- Obelisco inacabado de 1200 toneladas foi encontrado nas pedreiras de granito de Aswan, com enredo ligado à rainha Hatshepsut.
- A construção foi interrompida após identificação de fissuras profundas no granito rosa, impossibilitando o transporte e o erguer do monumento.
- Técnicas de extração incluíam dolerita para percussão, cunhas de madeira molhada e marcações com ocre para guiar os cortes.
- Mesmo inacabado, o projeto permite entender a logística de transporte no Nilo, com a ideia de usar barcaças e a cheia do rio para mover o bloco hypoteticamente de 1200 toneladas e cerca de 42 metros de comprimento.
- O sítio de Aswan é considerado um museu a céu aberto e, segundo a UNESCO, revela marcas de ferramentas, cronologias de obras faraônicas e o alto grau de especialização dos operários.
O obelisco inacabado, com cerca de 1200 toneladas, está nas pedreiras de granito de Assuan, no Egito. O monumento, de origem faraônica, evidencia os limites técnicos enfrentados pelos engenheiros da época. A construção foi interrompida após surgirem fissuras no granito rosa.
Segundo fontes arqueológicas, o projeto foi encomendado pela rainha Hatshepsut, com objetivo de superar monumentos anteriores em altura e peso. A paralisação ocorreu quando os trabalhadores identificaram falhas estruturais graves, tornando o transporte e a montagem inviáveis.
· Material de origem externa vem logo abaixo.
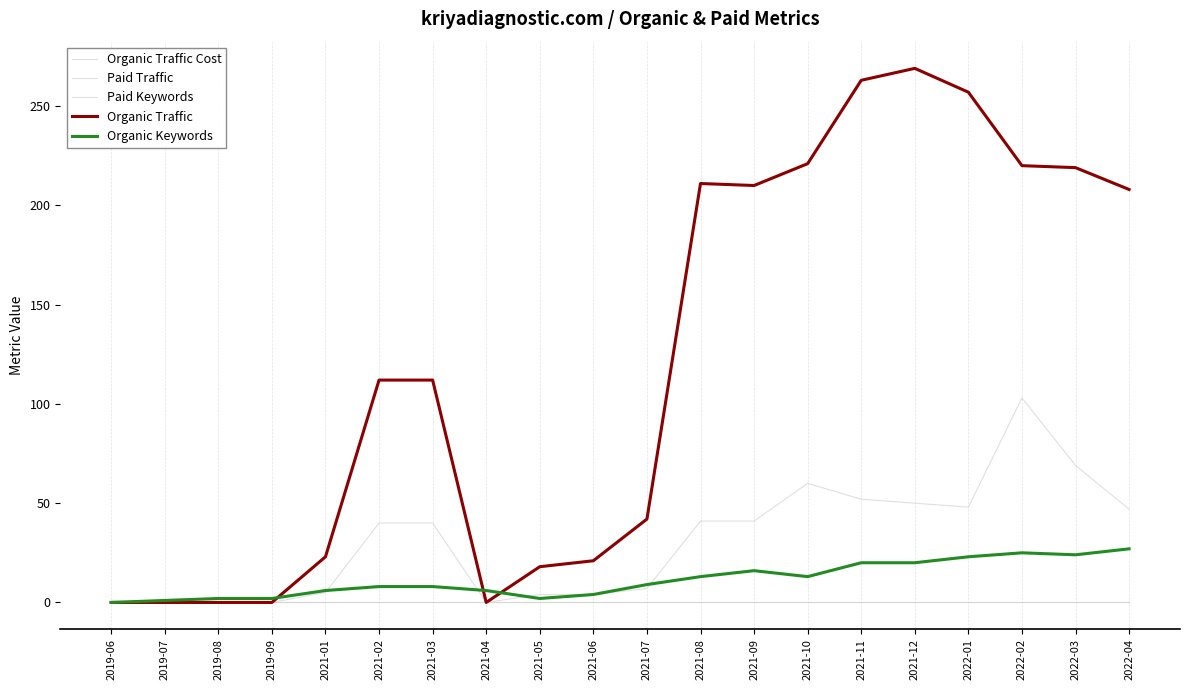

What position from the right is 2021-10?

7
O abandono preservou sinais valiosos sobre a metalurgia e as ferramentas rudimentares utilizadas há mais de três mil anos. Técnicas de dolerita, cunhas de madeira molhada e marcações com ocre aparecem entre os principais elementos observados pelos especialistas.
Técnicas de extração observadas
Artesãos de Assuan utilizavam bolas de dolerita para percussão e criavam trincheiras ao redor do bloco. A rocha emergia do leito rochoso após meses de trabalho coordenado, com planejamento cuidadoso da geometria da peça.
- Bolas de dolerita para percussão
- Cunhas de madeira molhada para expansão
- Marcas com ocre para guiar cortes
Esses procedimentos refletiam o domínio sobre a geologia local e a busca pela simetria perfeita. Hoje, o local é visto como um registro vivo da evolução técnica da arquitetura monumental no Nilo.
Transporte e logística no Nilo
Caso tivesse sido concluído, o monólito exigiria uma logística naval sem precedentes. A ideia era recorrer às águas do Nilo para flutuar barcaças, conectando as pedreiras do sul aos centros religiosos do norte.
Estimativas técnicas sugerem massa total de 1200 toneladas, comprimento em torno de 42 metros e granito rosa de Assuan como material principal. A operação dependeria fortemente do regime sazonal das águas.
Importância histórica do sítio
As pedreiras de Assuan são consideradas um museu a céu aberto para entender a organização do trabalho braçal e as técnicas de polimento. A UNESCO aponta a relevância do local para a cronologia das obras faraônicas e o estudo das ferramentas utilizadas.
O obelisco inacabado permanece como evidência da ambição humana diante de limitações físicas. A peça ressalta, ao mesmo tempo, o gênio técnico dos egípcios e as dificuldades impostas pela matéria.